Ma invece di inoculare il siero al ragazzo, la mamma 47enne ha premuto lo stantuffo della dose facendo cadere il liquido sul pavimento, sicura che nessuno l’avrebbe notata.

Peccato però che quel gesto non è passato inosservato e il caso è finito nelle mani del dirigente ospedaliero che ha deciso di sospendere la donna dal lavoro in via cautelativa. L’infermiera è ora indagata con l’accusa di falsità materiale commessa da privato.

I fatti

La vicenda risale allo scorso 28 settembre, quando la donna aveva telefonato a una collega spiegandole che avrebbe accompagnato il figlio di 13 anni a fare la prima dose di vaccino.

Il giorno seguente, il 29 settembre, l’infermiera si è presentata in ospedale assieme al ragazzo, indossando la sua divisa, pur non essendo di turno. Proprio alla collega con cui si era sentita il giorno prima, la donna ha spiegato che avrebbe preferito somministrare personalmente la prima dose del vaccino al figlio, spiegando che era molto impaurito e che non avrebbe accettato di farsi toccare da nessuno tranne che da lei.

La madre finge così di inoculare il siero al figlio, spruzzando tutto il contenuto della dose sul pavimento. Peccato che la collega, che era di spalle per prendere un cerotto, si sia girata prima della fine della pratica truffaldina.

Dopo domande e richieste di spiegazioni, scoppia un diverbio che attira l’attenzione di altri colleghi presenti in quel momento.

Così la donna, richiamata in amministrazione, è stata immediatamente sospesa. La direzione del Sant’Andrea ha proceduto a denunciare la 47 enne.

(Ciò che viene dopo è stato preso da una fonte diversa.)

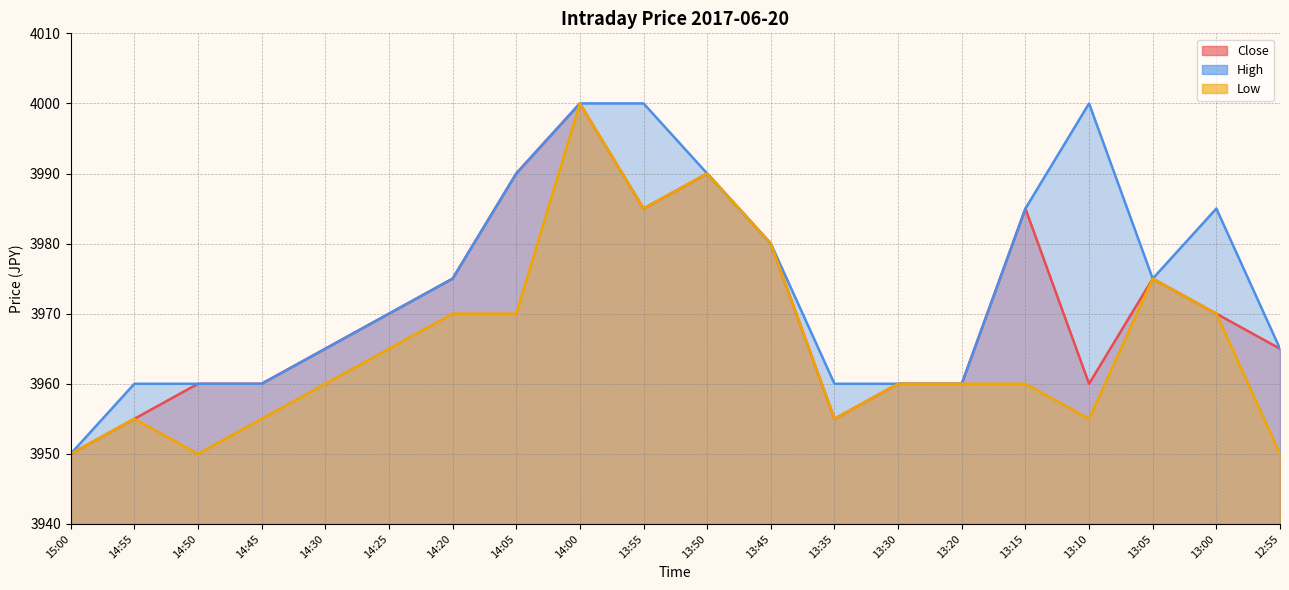

Between 15:00 and 13:20, which series saw the biggest shift?

Close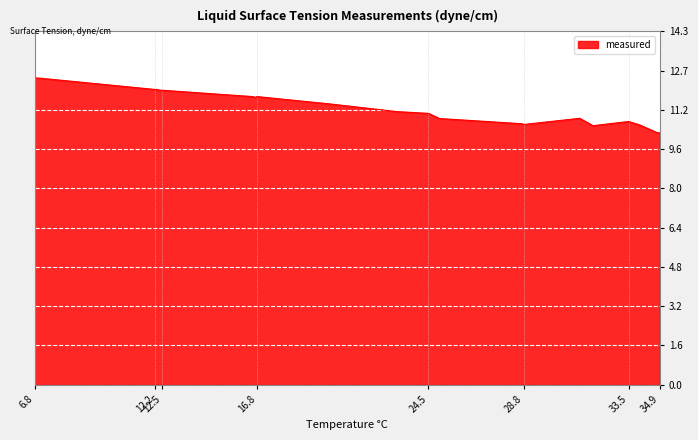

What is the maximum value shown in the chart?

12.5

Il caso è ora nelle mani degli agenti del commissariato Flaminio Nuovo, diretti da Luca Cosimati.

Gli inquirenti stanno indagando per capire se la donna, denunciata con l’accusa di falso, abbia premeditato il raggiro. Ma il fatto che la donna si sia presentata al nosocomio con la divisa da infermiera non depone a suo favore. La 47enne ora rischia anche il posto di lavoro.